*What the task requires*
Skip the pictures and repeat each line of the data exactly.

*Data below*
##############################

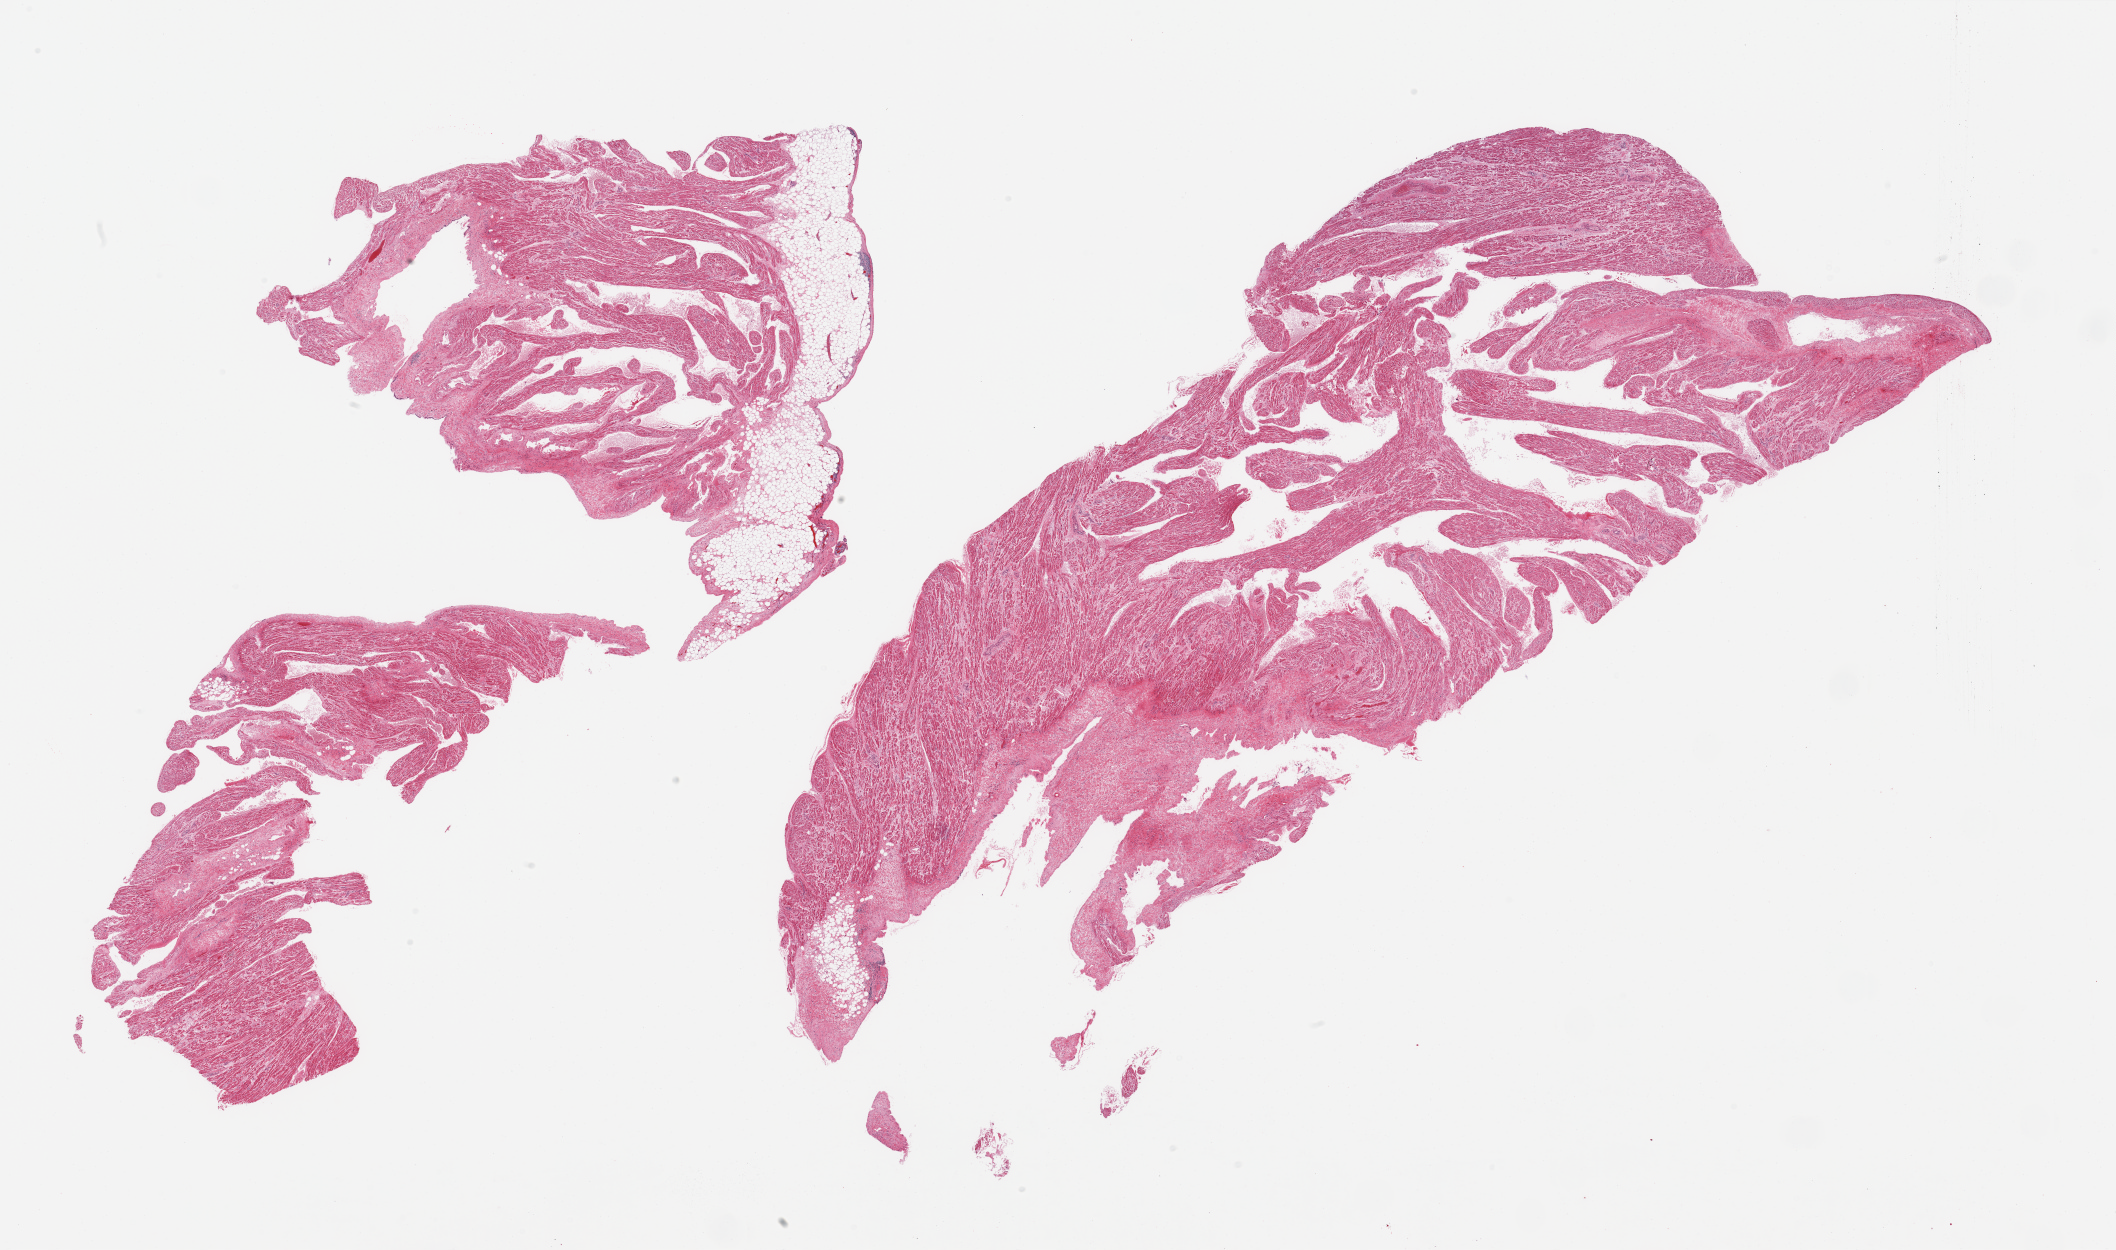
Hematoxylin and eosin (H&E) whole-slide image, brightfield — a low-resolution overview of the entire scanned area, about 33.5 x 19.8 mm; PAXgene-fixed, paraffin-embedded tissue; section of auricular appendage (target tissue); donor tissue sample. Male donor.
* pathologist's review note for this sample: 3 pieces; 1 with 7x1.4mm external fat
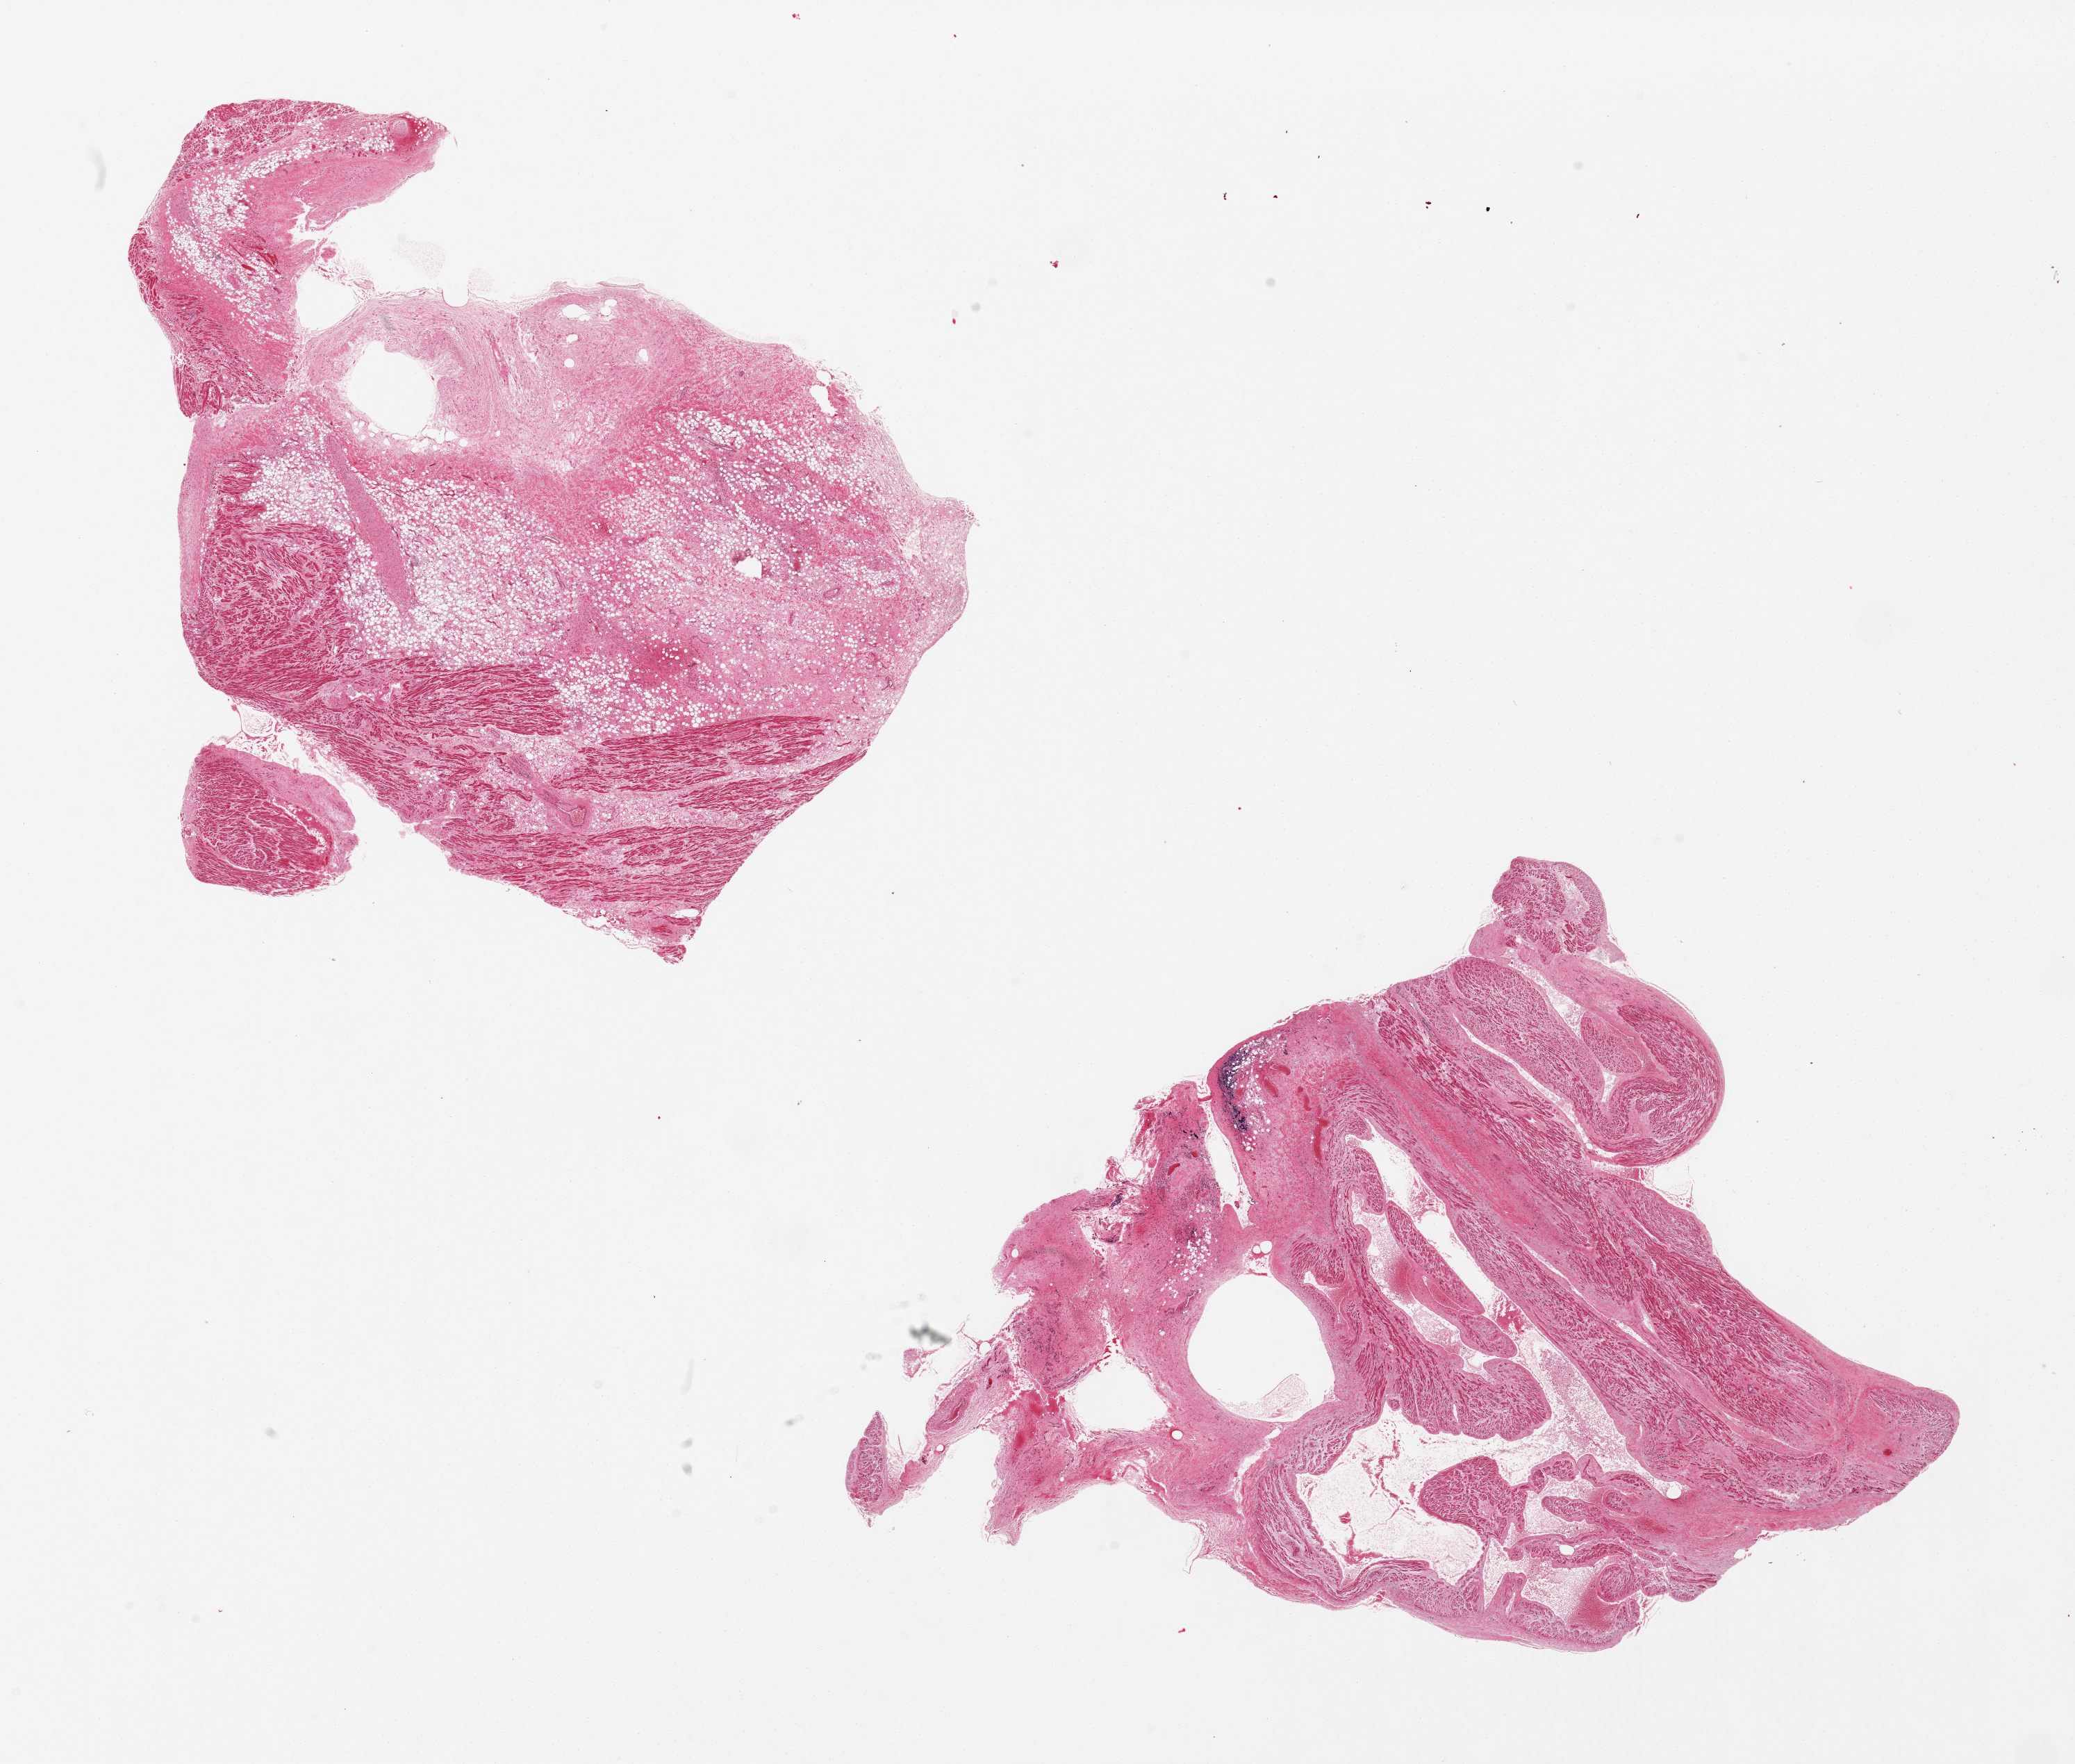
Digitized H&E-stained section — low-resolution overview of the scanned area, about 23.6 x 20.1 mm (slide scanned at 20x), PAXgene-fixed, paraffin-embedded tissue, sampled site (target tissue): auricular appendage, donor tissue sample. Donor: male.
Review note (as recorded): 2 pieces, one with ~40% fat; patchy and interstitial fibrosis.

##############################

*Result*
Hematoxylin and eosin (H&E) whole-slide image, brightfield — a low-resolution overview of the entire scanned area, about 33.5 x 19.8 mm; PAXgene-fixed, paraffin-embedded tissue; section of auricular appendage (target tissue); donor tissue sample. Male donor.
* pathologist's review note for this sample: 3 pieces; 1 with 7x1.4mm external fat
Digitized H&E-stained section — low-resolution overview of the scanned area, about 23.6 x 20.1 mm (slide scanned at 20x), PAXgene-fixed, paraffin-embedded tissue, sampled site (target tissue): auricular appendage, donor tissue sample. Donor: male.
Review note (as recorded): 2 pieces, one with ~40% fat; patchy and interstitial fibrosis.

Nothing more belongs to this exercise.